Etranges nouvelles d'Egypte

 


La felouque

L’image n’était pas très nette, mais en forçant davantage, les yeux plissés face au soleil éblouissant, je pus vaguement distinguer la silhouette d’un vieil homme assis devant une felouque.

  • Ça fait un moment que t’es là, tu sais, gamin !

La main en visière pour couper les rayons du soleil qui m’empêchaient d’y voir clair, je vis que le vieux repeignait délicatement les lettres du patronyme de son bateau. A new life. Une belle felouque à la coque blanche décorée d’un liseré bleu sur le dessus, et flanquée de mâts zébrés de jaune et de vert, une felouque traditionnelle en somme.

  • Vous savez ce que je fais là ? demandai-je au vieux à tout hasard.
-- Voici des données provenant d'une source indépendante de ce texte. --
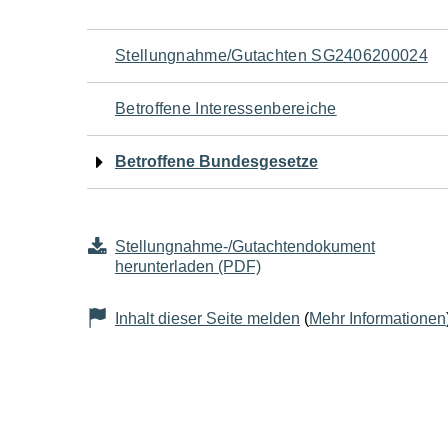
Navigation
Stellungnahme/Gutachten SG2406200024
für
Betroffene Interessenbereiche
den
Betroffene Bundesgesetze
Seiteninhalt
Stellungnahme-/Gutachtendokument
herunterladen (PDF)
Inhalt dieser Seite melden
(
Mehr Informationen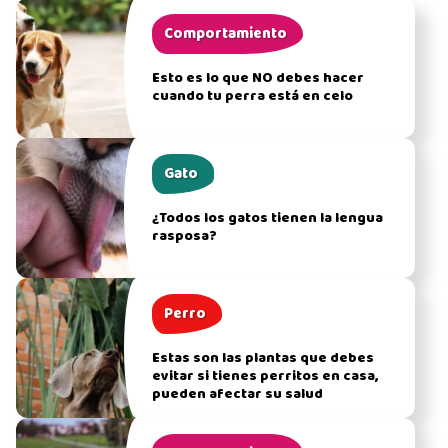
Comportamiento
Esto es lo que NO debes hacer
cuando tu perra está en celo
Gato
¿Todos los gatos tienen la lengua
rasposa?
Perro
Estas son las plantas que debes
evitar si tienes perritos en casa,
pueden afectar su salud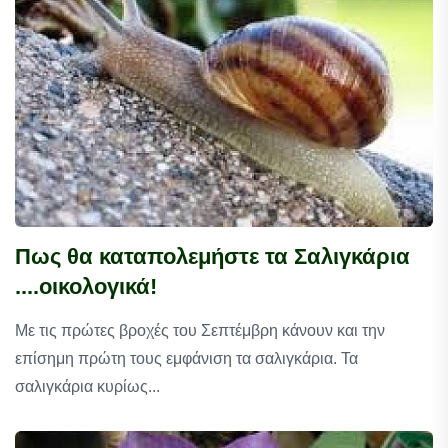
Πως θα καταπολεμήστε τα Σαλιγκάρια
....οικολογικά!
Με τις πρώτες βροχές του Σεπτέμβρη κάνουν και την
επίσημη πρώτη τους εμφάνιση τα σαλιγκάρια. Τα
σαλιγκάρια κυρίως...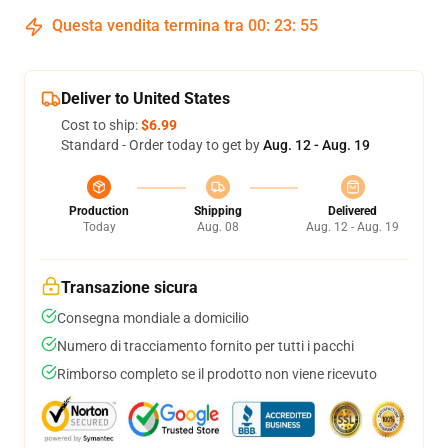
Questa vendita termina tra
00
:
23
:
54
Deliver to United States
Cost to ship:
$6.99
Standard - Order today to get by
Aug. 12 - Aug. 19
Production
Shipping
Delivered
Today
Aug. 08
Aug. 12 - Aug. 19
Transazione sicura
Consegna mondiale a domicilio
Numero di tracciamento fornito per tutti i pacchi
Rimborso completo se il prodotto non viene ricevuto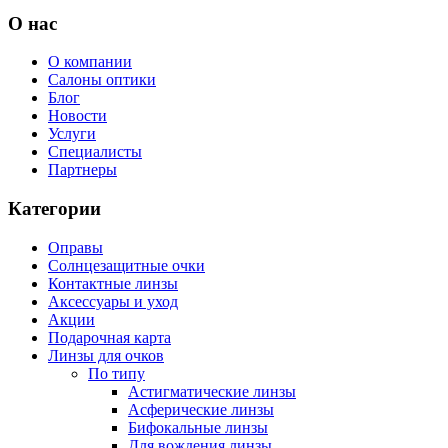
О нас
О компании
Салоны оптики
Блог
Новости
Услуги
Специалисты
Партнеры
Категории
Оправы
Солнцезащитные очки
Контактные линзы
Аксессуары и уход
Акции
Подарочная карта
Линзы для очков
По типу
Астигматические линзы
Асферические линзы
Бифокальные линзы
Для вождения линзы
  • C’est la meilleure celle-là, ricana-t-il en restant concentré sur ce qu’il faisait. Si je savais pourquoi moi-même je suis là, ici-bas, crois-tu que je passerais ma vie à repeindre indéfiniment ce rafiot, gamin ?

  • Comment ça ? demandai-je. Je ne comprends pas.

Il prit une grande respiration, une de celles que prennent les vieux briscards avant de donner une leçon de vie aux plus jeunes. Il posa son pinceau dans le pot de peinture et se tourna vers moi.

  • Tu m’as l’air honnête, gamin, alors je vais te dire quelque chose. Dans moins de cinq minutes, tu seras assis dans ce bateau avec moi, et on naviguera sur le Nil, ajouta-t-il en donnant des petites tapes sur la coque de la felouque.

  • Ah bon ? m’étonnai-je. Et pourquoi je ferais ça ? Non, vraiment, vous êtes sympathique mais je dois rentrer chez moi, lui répondis-je en me relevant, tout en cherchant mon équilibre.

  • Ah, ah ! Sais-tu seulement où c’est chez toi ? se moqua-t-il. Tu verras que j’ai raison, gamin, tu verras…

Ça ne suffisait pas que je me sois réveillé ici, complètement dépouillé, dans tous les sens du terme, gisant comme une ordure dont on se serait débarrassé pour ne pas avoir à la jeter plus loin, il fallait encore que je tombe sur un vieux fou.

Je me retournai en lui envoyant un salut par-dessus mon épaule, et je remontai le ponton jusqu’au quai, avec précaution, pour ne pas tomber. Je me sentais comme un animal blessé, titubant tel un ivrogne, alors que pourtant, je ne ressentais aucun effet de l’alcool. Mais alors que je levai la jambe pour retrouver la terre ferme, un voile noir me fit perdre la vue un court instant, juste le temps de cligner des yeux, et voilà que j’étais assis à bord de la felouque, navigant au milieu du Nil, le vieux tenant la barre.

  • Je te l’avais dit, gamin, tu vois, lança le vieux avec arrogance et une pointe de mépris.

  • Mais que s’est-il passé ? Comment je me suis retrouvé là ?

  • C’était prévu, répondit-il comme une évidence. C’est comme ça, une virgule, des points de suspension, ou une parenthèse si tu préfères, gamin.